WHAT YOU HAVE TO DO
Retype all of the data that follows, line for line.

[Stored data]
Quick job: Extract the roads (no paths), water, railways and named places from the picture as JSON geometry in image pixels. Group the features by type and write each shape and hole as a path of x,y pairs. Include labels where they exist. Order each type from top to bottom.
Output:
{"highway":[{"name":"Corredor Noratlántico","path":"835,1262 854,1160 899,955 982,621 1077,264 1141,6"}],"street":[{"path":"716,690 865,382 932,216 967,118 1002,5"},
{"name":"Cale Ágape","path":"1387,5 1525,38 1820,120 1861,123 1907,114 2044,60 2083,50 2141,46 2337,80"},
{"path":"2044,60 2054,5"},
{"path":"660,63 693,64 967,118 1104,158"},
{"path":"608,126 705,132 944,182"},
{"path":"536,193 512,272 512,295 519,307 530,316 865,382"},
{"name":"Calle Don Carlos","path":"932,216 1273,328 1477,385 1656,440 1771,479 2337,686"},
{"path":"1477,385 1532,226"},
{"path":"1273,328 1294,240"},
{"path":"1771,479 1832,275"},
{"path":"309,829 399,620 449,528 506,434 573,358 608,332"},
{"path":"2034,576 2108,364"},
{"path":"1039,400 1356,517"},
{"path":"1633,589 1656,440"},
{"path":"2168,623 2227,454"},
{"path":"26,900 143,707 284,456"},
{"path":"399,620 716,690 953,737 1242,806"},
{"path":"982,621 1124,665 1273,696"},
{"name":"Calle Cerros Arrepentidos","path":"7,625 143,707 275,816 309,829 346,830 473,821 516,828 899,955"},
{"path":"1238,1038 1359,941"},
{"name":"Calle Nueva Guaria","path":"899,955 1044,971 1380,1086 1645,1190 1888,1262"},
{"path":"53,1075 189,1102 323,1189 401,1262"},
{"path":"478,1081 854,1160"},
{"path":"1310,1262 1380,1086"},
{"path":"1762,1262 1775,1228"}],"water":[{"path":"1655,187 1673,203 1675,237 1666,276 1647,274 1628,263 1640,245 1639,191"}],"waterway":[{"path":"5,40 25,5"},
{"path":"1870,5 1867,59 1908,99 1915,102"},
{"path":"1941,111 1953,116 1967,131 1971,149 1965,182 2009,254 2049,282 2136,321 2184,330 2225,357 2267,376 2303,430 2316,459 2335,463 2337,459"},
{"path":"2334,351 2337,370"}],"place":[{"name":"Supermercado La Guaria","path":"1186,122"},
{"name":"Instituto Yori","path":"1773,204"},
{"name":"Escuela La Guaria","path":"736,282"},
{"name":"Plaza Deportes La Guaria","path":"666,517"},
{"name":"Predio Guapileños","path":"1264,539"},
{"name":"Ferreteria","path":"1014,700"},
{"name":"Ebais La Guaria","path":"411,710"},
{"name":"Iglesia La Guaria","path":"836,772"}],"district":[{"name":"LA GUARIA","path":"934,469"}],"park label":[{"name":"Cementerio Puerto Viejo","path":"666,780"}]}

OUTPUT
Quick job: Extract the roads (no paths), water, railways and named places from the picture as JSON geometry in image pixels. Group the features by type and write each shape and hole as a path of x,y pairs. Include labels where they exist. Order each type from top to bottom.
Output:
{"highway":[{"name":"Corredor Noratlántico","path":"835,1262 854,1160 899,955 982,621 1077,264 1141,6"}],"street":[{"path":"716,690 865,382 932,216 967,118 1002,5"},
{"name":"Cale Ágape","path":"1387,5 1525,38 1820,120 1861,123 1907,114 2044,60 2083,50 2141,46 2337,80"},
{"path":"2044,60 2054,5"},
{"path":"660,63 693,64 967,118 1104,158"},
{"path":"608,126 705,132 944,182"},
{"path":"536,193 512,272 512,295 519,307 530,316 865,382"},
{"name":"Calle Don Carlos","path":"932,216 1273,328 1477,385 1656,440 1771,479 2337,686"},
{"path":"1477,385 1532,226"},
{"path":"1273,328 1294,240"},
{"path":"1771,479 1832,275"},
{"path":"309,829 399,620 449,528 506,434 573,358 608,332"},
{"path":"2034,576 2108,364"},
{"path":"1039,400 1356,517"},
{"path":"1633,589 1656,440"},
{"path":"2168,623 2227,454"},
{"path":"26,900 143,707 284,456"},
{"path":"399,620 716,690 953,737 1242,806"},
{"path":"982,621 1124,665 1273,696"},
{"name":"Calle Cerros Arrepentidos","path":"7,625 143,707 275,816 309,829 346,830 473,821 516,828 899,955"},
{"path":"1238,1038 1359,941"},
{"name":"Calle Nueva Guaria","path":"899,955 1044,971 1380,1086 1645,1190 1888,1262"},
{"path":"53,1075 189,1102 323,1189 401,1262"},
{"path":"478,1081 854,1160"},
{"path":"1310,1262 1380,1086"},
{"path":"1762,1262 1775,1228"}],"water":[{"path":"1655,187 1673,203 1675,237 1666,276 1647,274 1628,263 1640,245 1639,191"}],"waterway":[{"path":"5,40 25,5"},
{"path":"1870,5 1867,59 1908,99 1915,102"},
{"path":"1941,111 1953,116 1967,131 1971,149 1965,182 2009,254 2049,282 2136,321 2184,330 2225,357 2267,376 2303,430 2316,459 2335,463 2337,459"},
{"path":"2334,351 2337,370"}],"place":[{"name":"Supermercado La Guaria","path":"1186,122"},
{"name":"Instituto Yori","path":"1773,204"},
{"name":"Escuela La Guaria","path":"736,282"},
{"name":"Plaza Deportes La Guaria","path":"666,517"},
{"name":"Predio Guapileños","path":"1264,539"},
{"name":"Ferreteria","path":"1014,700"},
{"name":"Ebais La Guaria","path":"411,710"},
{"name":"Iglesia La Guaria","path":"836,772"}],"district":[{"name":"LA GUARIA","path":"934,469"}],"park label":[{"name":"Cementerio Puerto Viejo","path":"666,780"}]}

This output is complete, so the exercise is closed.